First, no, your pigeons weren’t lost. When you are in a major city and see pigeons hanging out in a park, there is little chance they are lost. These are the birds from the ‘hood and are very much at home. Now, if you were on the top of, say, Mount Washington and saw a flock of pigeons whirling in circles, you would have a case for them being lost. If you did see a flock of pigeons on top of Mount Washington it would probably be made up of entirely male birds, since the males would rather fly in circles than ask for directions, and be proud of it.
Secondly, no, the birds you saw hadn’t lost their leader, because they never had a leader to begin with.
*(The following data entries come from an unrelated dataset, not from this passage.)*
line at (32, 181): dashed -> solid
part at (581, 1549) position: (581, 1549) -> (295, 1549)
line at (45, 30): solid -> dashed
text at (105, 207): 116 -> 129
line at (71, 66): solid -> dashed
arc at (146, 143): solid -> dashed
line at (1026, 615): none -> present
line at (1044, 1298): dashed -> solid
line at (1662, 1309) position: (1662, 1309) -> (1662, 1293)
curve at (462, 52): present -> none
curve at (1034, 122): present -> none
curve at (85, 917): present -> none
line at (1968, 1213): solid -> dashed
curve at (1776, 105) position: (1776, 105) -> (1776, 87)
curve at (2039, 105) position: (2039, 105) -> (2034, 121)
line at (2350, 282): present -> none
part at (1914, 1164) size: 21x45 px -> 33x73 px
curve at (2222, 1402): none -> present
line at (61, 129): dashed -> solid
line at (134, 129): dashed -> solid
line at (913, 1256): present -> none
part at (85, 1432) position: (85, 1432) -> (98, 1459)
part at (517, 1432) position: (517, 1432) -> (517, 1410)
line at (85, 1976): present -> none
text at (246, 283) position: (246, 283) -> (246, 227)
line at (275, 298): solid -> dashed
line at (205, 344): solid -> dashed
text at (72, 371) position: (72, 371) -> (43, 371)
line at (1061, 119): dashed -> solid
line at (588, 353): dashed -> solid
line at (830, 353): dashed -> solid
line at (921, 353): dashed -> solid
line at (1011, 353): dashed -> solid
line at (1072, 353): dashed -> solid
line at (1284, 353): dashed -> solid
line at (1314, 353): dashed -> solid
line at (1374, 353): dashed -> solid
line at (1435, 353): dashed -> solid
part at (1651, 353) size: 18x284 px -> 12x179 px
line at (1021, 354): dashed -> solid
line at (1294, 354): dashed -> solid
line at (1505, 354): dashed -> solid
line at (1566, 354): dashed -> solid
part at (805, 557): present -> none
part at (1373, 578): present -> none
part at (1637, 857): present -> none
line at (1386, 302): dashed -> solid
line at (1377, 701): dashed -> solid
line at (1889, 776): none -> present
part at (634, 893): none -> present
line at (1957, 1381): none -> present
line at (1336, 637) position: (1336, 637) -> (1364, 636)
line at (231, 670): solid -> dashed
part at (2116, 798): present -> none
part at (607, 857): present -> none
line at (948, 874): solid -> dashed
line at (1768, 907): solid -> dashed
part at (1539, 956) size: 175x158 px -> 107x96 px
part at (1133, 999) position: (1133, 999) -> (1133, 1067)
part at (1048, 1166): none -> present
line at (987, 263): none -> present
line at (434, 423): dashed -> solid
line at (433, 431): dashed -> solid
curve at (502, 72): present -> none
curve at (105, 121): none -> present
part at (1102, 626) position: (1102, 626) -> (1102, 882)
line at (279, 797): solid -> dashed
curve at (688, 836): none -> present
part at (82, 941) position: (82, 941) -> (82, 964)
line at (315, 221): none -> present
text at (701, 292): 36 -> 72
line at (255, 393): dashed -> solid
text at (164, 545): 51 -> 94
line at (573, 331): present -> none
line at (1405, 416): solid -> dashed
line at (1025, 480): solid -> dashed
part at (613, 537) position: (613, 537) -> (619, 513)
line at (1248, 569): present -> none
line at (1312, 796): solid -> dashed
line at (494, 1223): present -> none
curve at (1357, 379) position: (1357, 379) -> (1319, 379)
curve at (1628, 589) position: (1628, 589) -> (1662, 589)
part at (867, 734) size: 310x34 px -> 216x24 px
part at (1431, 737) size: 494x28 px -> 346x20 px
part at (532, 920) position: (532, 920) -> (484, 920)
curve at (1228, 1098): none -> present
Most flocking birds, which appear to move in the effortless synchronization of the Rockettes, amazingly have no leader at all. They don’t even have a shop steward or a bench coach. A flock of birds often moves like a rolling water balloon. It is constantly changing shape, with one edge passing the other. The front bird is not the leader, it just happens to be in the front. Then, as the flock shifts and changes shape, other birds become the front birds. If there is no leader, how does the flock know when to turn or where to go? That’s a tough question to answer. Much like fish in a school, it appears that each individual bird is ultra sensitive to the movements of its fellow flockmates. They are able to respond instantly to the reactions of other birds. Remember, birds don’t flock together to be sociable, they flock together to find food, to find shelter, to survive. Being in a flock has huge advantages. One of the biggest advantages is protection. Many more pairs of eyes are able to detect danger much sooner. If danger is spotted, the flock and the birds that are in it, without a leader and without rehearsal, all react the exact same way. If attacked, a flying flock of birds will ball up, creating a tight formation, that makes it difficult for a hawk to select an individual bird to pick off. The risk of injury prevents the hawk from diving headlong into the middle of the tightened flock. One time I watched a hawk chase a flock of about thirty starlings across the open sky. Suddenly the starlings, without any leader and in perfect unison, plunged straight down towards a telephone pole. The panicked birds hid behind the power transformer and the mass of wires, where the frustrated hawk couldn’t reach them. By responding as a unit, all of the starlings survived, which is good news for me, considering how much expensive suet starlings eat.
The pigeons you saw in Boston Sharon weren’t lost and they don’t need a leader. We can only guess why the flock was flying the way it was on that particular day. More than likely they were either searching for food or water, trying to find a place to roost or perhaps, looking for Whitey Bulger.